**Task brief**
Beginning at the line containing "[630,292,735,303] I never" in the material below and ending at the line containing "[771,333,797,345] had ->", return each line exactly and add nothing.
━━━━━━━━━━━━━━━━━━━━━━━━━━━━━━
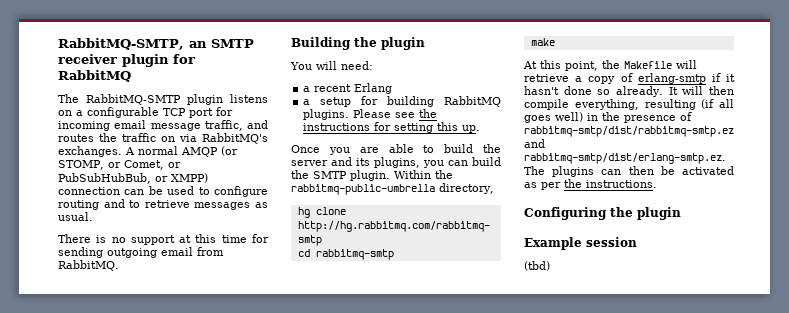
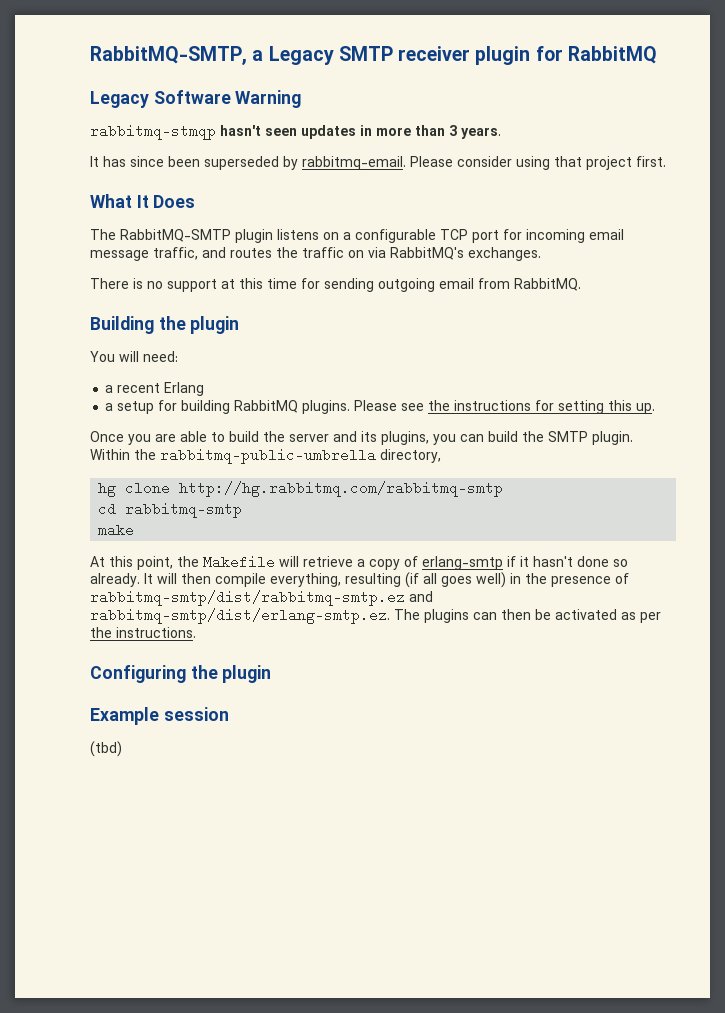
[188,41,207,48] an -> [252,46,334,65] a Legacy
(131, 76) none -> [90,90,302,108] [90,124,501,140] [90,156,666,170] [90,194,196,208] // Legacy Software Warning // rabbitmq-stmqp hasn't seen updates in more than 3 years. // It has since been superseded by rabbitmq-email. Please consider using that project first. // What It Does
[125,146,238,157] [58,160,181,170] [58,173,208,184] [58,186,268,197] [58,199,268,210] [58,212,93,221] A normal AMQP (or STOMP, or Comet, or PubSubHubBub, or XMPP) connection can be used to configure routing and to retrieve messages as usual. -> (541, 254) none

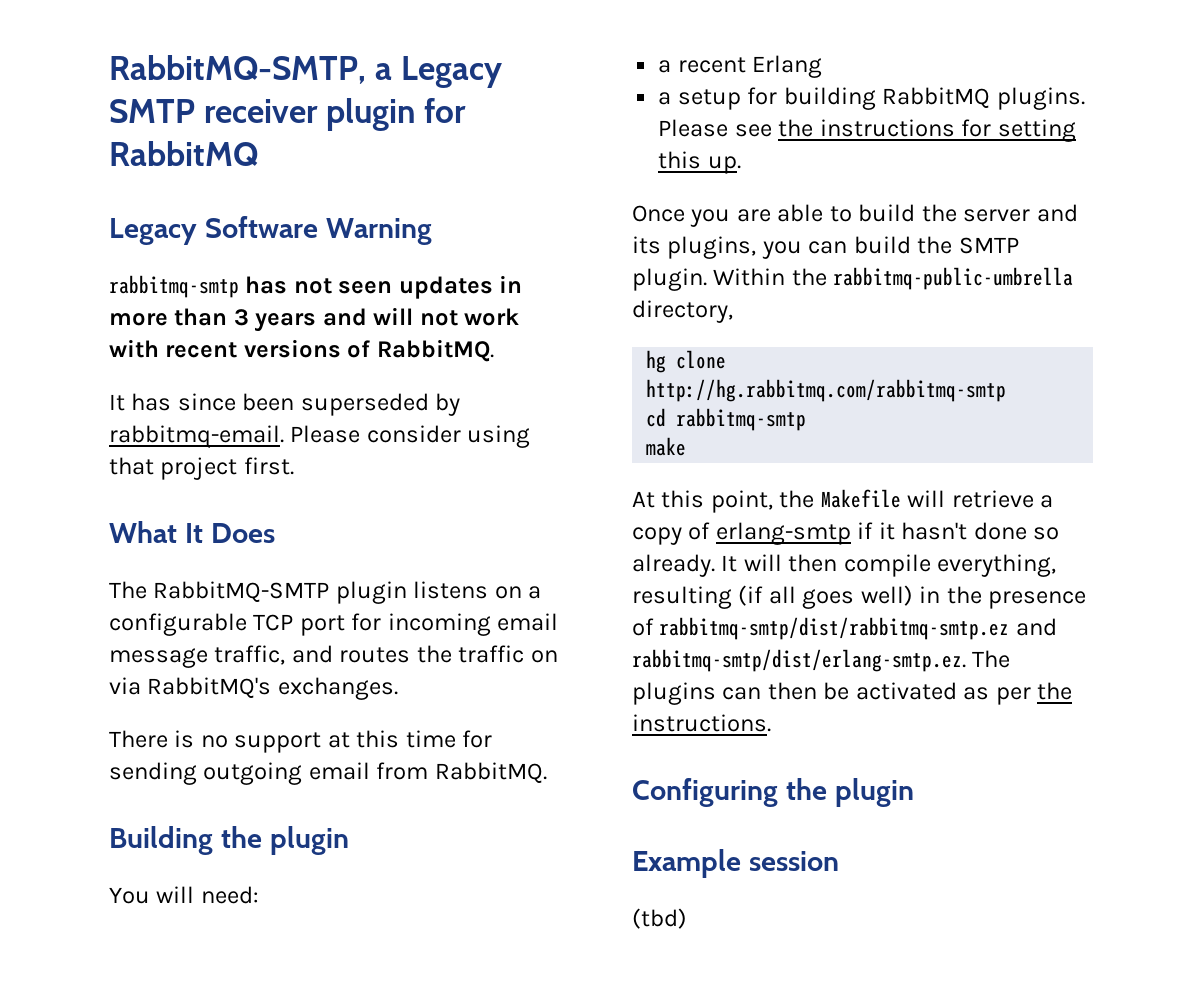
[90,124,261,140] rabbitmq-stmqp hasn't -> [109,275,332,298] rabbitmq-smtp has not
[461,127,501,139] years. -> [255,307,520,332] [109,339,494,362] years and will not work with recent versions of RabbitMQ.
━━━━━━━━━━━━━━━━━━━━━━━━━━━━━━
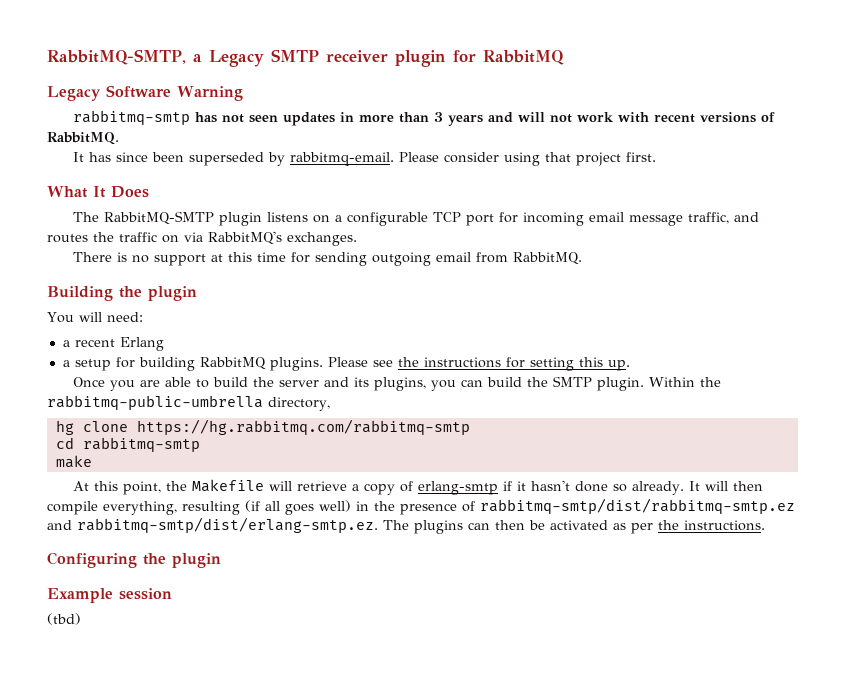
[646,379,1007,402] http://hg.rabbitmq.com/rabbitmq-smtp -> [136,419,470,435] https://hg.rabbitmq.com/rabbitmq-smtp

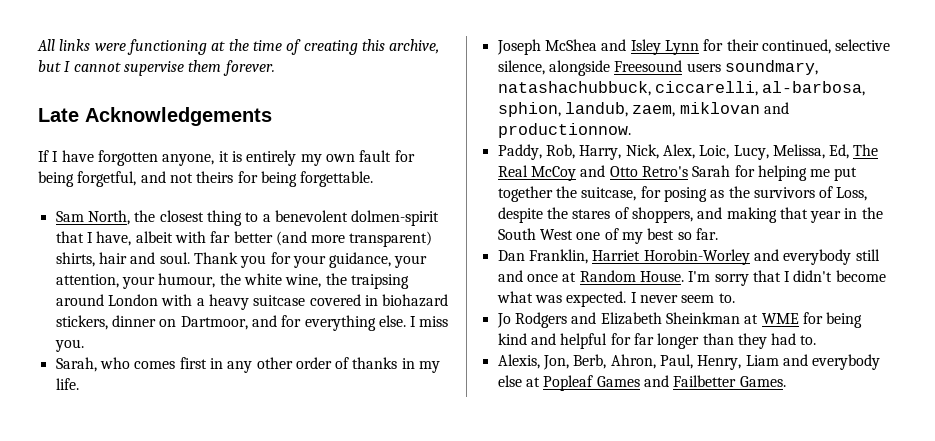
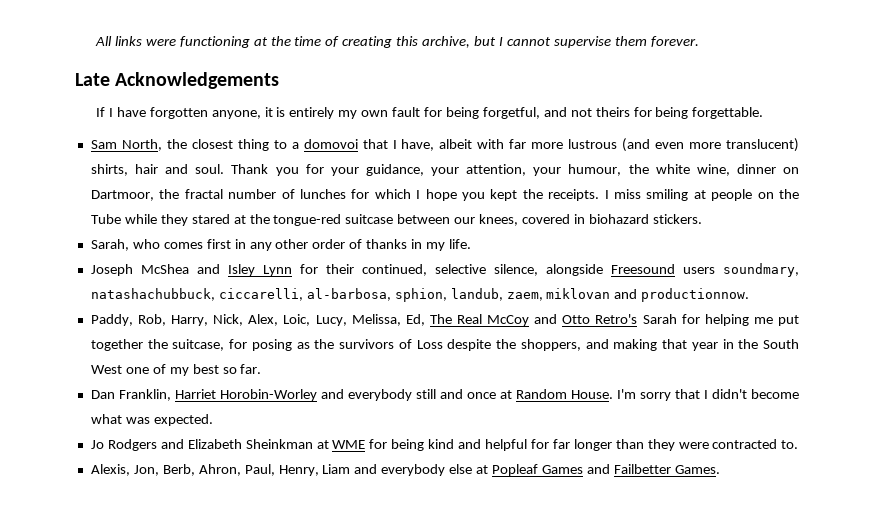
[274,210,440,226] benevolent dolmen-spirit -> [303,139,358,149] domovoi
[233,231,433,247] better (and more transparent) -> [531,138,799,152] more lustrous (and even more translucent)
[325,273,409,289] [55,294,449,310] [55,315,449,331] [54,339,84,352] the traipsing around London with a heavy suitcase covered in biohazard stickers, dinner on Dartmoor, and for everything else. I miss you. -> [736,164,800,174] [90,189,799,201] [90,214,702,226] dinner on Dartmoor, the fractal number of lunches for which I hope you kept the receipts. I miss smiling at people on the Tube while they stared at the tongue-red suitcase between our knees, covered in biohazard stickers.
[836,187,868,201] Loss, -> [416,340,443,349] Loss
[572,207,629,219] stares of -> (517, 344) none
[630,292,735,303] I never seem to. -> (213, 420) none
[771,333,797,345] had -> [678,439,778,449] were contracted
━━━━━━━━━━━━━━━━━━━━━━━━━━━━━━
**Result**
[630,292,735,303] I never seem to. -> (213, 420) none
[771,333,797,345] had -> [678,439,778,449] were contracted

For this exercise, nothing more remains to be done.